Desperate, he tried to get next door and find out what happened, but Marines wouldn't let him pass.

"The waiting was killing me," Yaseen said. "We didn't know what happened."

Three hours later, someone knocked at Yaseen's door. He could hear a young voice wheezing and sobbing on the other side. It was Safa, covered in blood and dirt. Yaseen said he couldn't remember what she was wearing; he only saw the blood.

The family was dead, Safa told Yaseen.

Yaseen's wife cleaned Safa up while Yaseen prepared a white flag. Marines were still blocking the area. Carrying the flag, Yaseen, his wife, and Safa ran 200 yards to another relative's house where they have stayed since.

Safa trembled as Yaseen told the story to a visitor. She tried to tell it herself, but she couldn't. "My father told us to gather in one room, so the Americans could search," she said. And then she started to cry.

Yaseen said that Safa told him that four soldiers came into the bedroom, but only one did the yelling. Her mother, who had heard the shooting asked: "What did you do to my husband?" Her sisters, mother and aunt were crying. And then the one soldier who had been yelling started shooting.

Frightened, Safa fainted. She thought she had died. When she awoke, she remembered seeing her mother still lying in bed. Her head was blown open. She looked around and heard her 3-year-old brother, Mohammed, moan in pain. The blood was pouring out of his right arm.
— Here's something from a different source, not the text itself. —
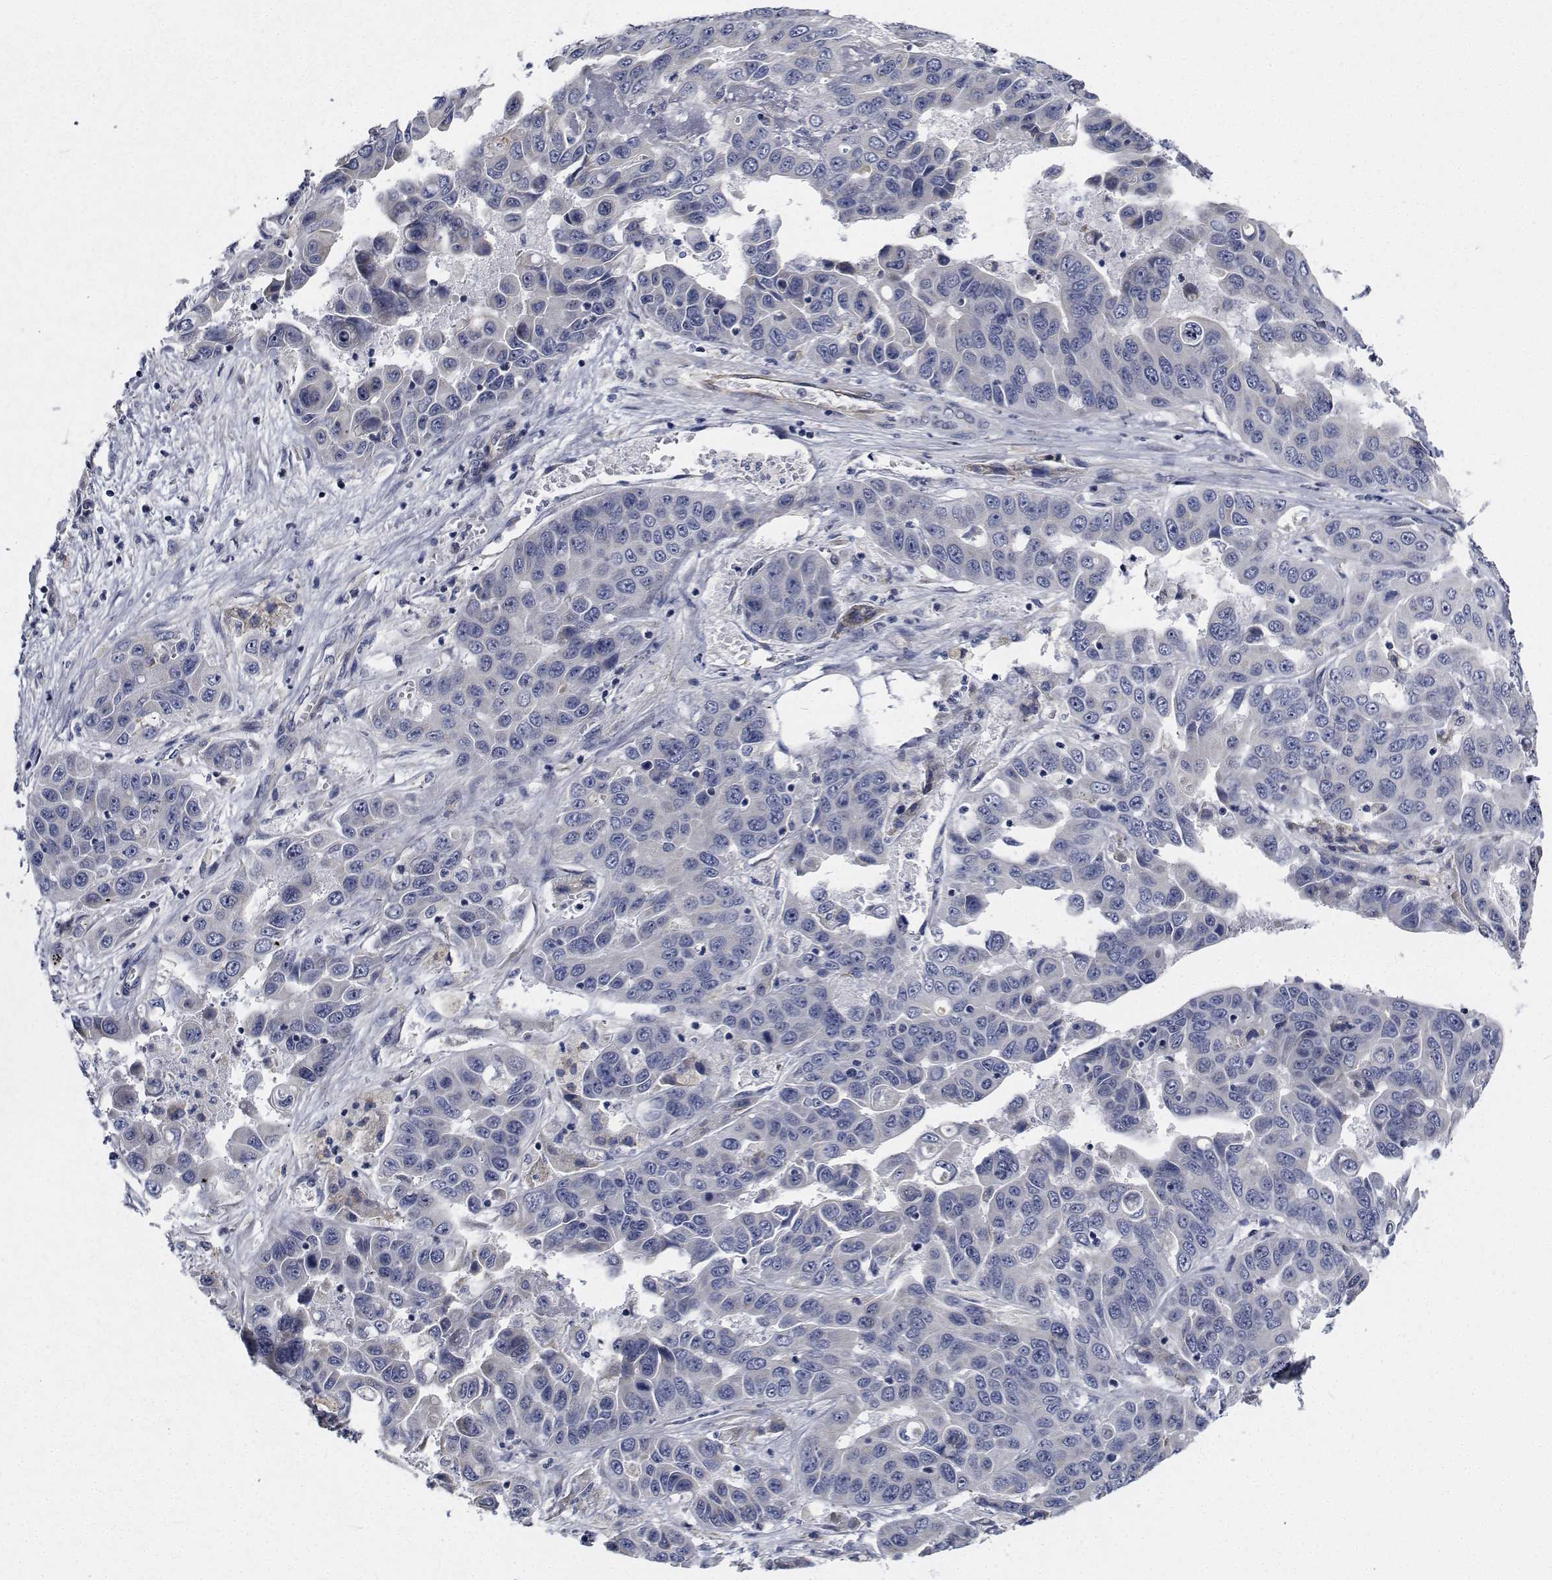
{"staining": {"intensity": "negative", "quantity": "none", "location": "none"}, "tissue": "liver cancer", "cell_type": "Tumor cells", "image_type": "cancer", "snomed": [{"axis": "morphology", "description": "Cholangiocarcinoma"}, {"axis": "topography", "description": "Liver"}], "caption": "Tumor cells are negative for protein expression in human liver cholangiocarcinoma. (DAB IHC with hematoxylin counter stain).", "gene": "TTBK1", "patient": {"sex": "female", "age": 52}}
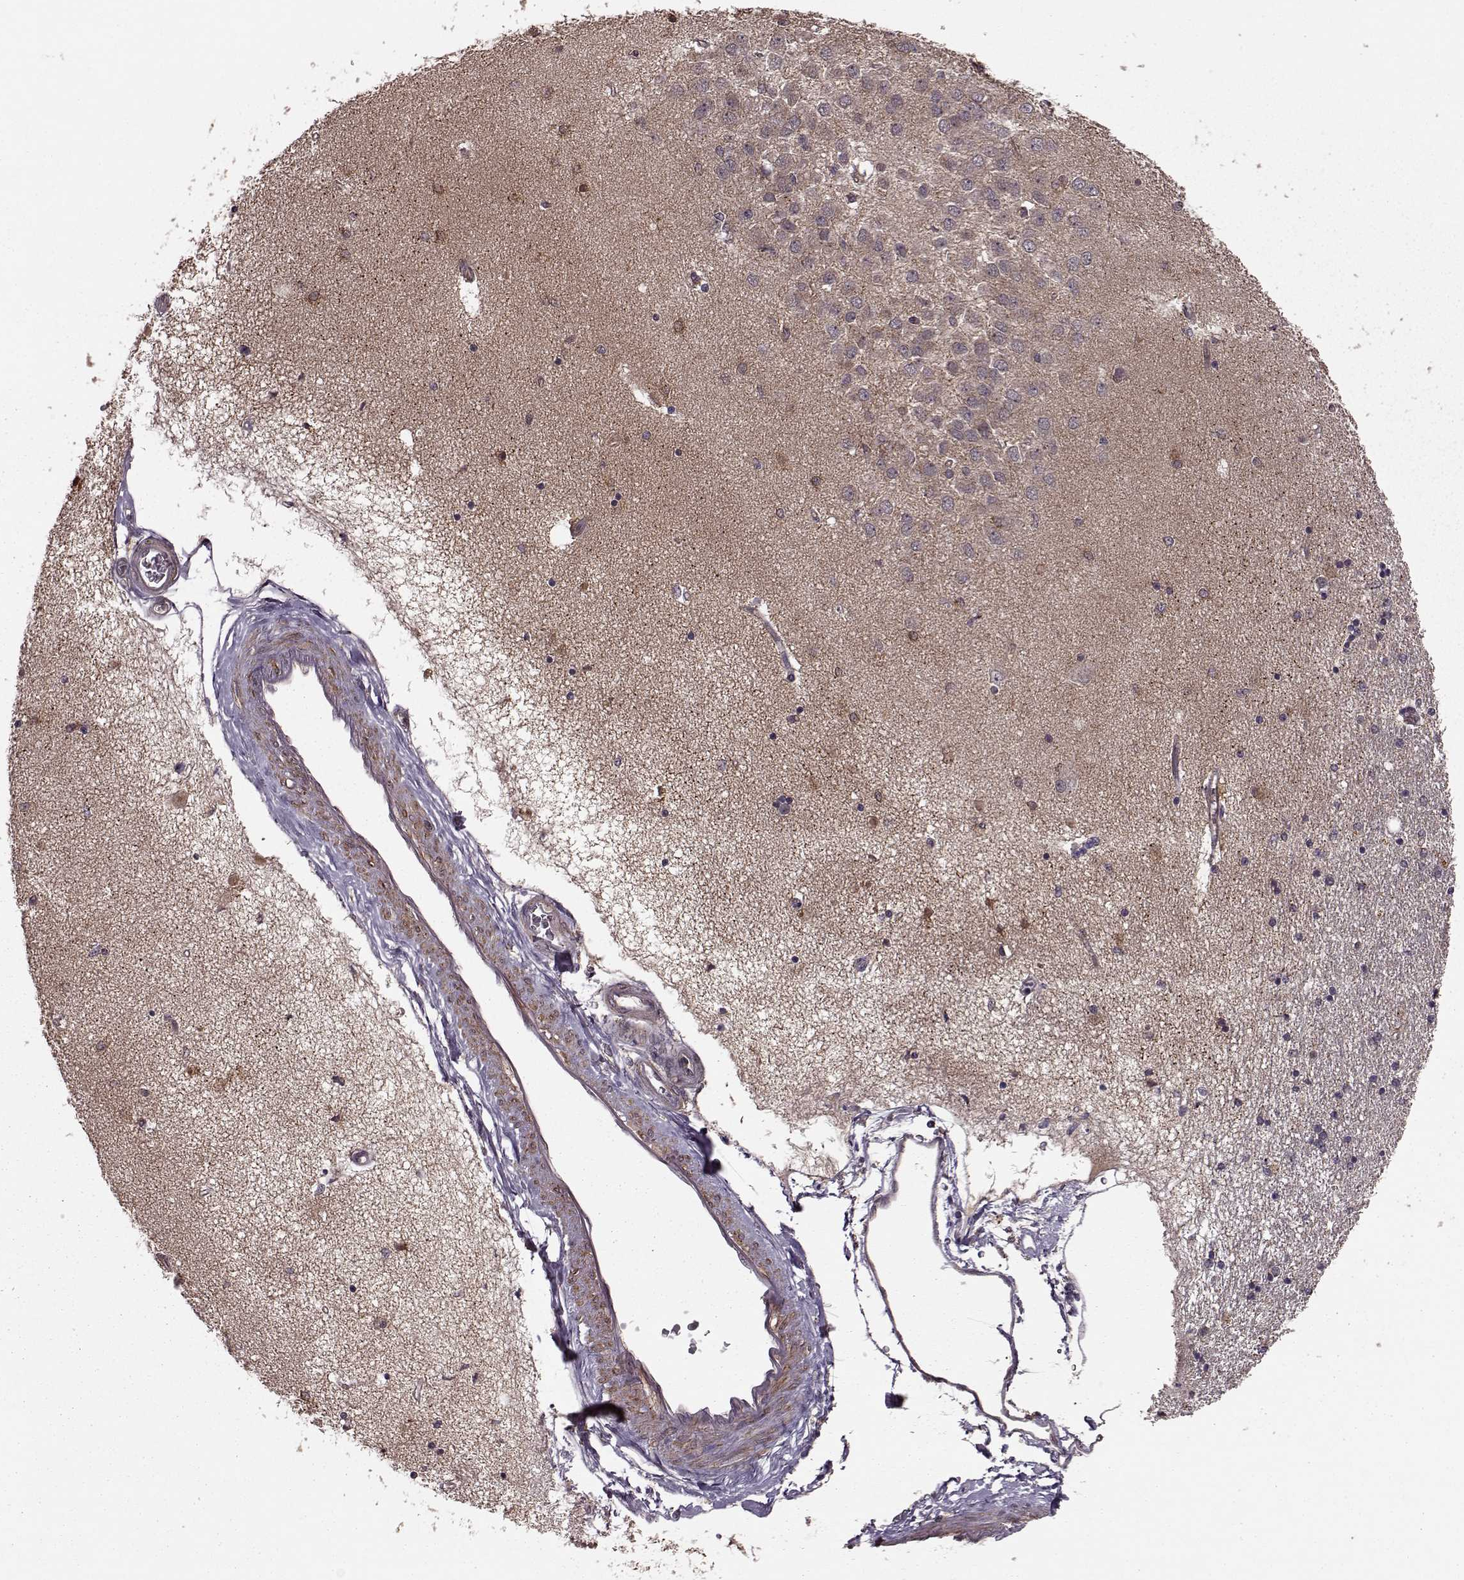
{"staining": {"intensity": "strong", "quantity": "<25%", "location": "cytoplasmic/membranous"}, "tissue": "hippocampus", "cell_type": "Glial cells", "image_type": "normal", "snomed": [{"axis": "morphology", "description": "Normal tissue, NOS"}, {"axis": "topography", "description": "Hippocampus"}], "caption": "High-power microscopy captured an IHC histopathology image of benign hippocampus, revealing strong cytoplasmic/membranous positivity in about <25% of glial cells.", "gene": "FNIP2", "patient": {"sex": "female", "age": 54}}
"Come on, Mohammed. Get up so we can go to uncle's house," she told her brother. But he couldn't.

In the same room where her mother, aunt and sisters lay dead, Safa grabbed the toddler, sat down and leaned his head against her shoulder. She put his arm against her chest and held it to try to stop the bleeding. She kept holding and talking to him until, like everyone else in the room, he too was silent. And then she ran next door.

Yaseen didn't see the rest of his brother's family until he went to Haditha Hospital the next day to pick up the bodies. Dr. Waleed Abdul Khaliq al-Obeidi, the director of Haditha Hospital, said they arrived around midnight, about 12 hours after Safa left her house.

According to the death certificates, Younes died of multiple gunshot wounds to the chest. His wife, who was lying in bed, died of multiple gunshot wounds to the head. The daughters were all shot in the chest. Mohammed bled to death. Younes didn't have a weapon, military officials confirmed. [...]

Late last month, an IED exploded near the same spot where Terrazas was killed. Nearby shops started closing in the middle of the day, telling customers they feared being detained. Drivers suddenly stopped and pointed to the rising plume of smoke.

"That might have targeted the Americans," one driver said to another stopped and fearful about what to do next. "The Americans are coming."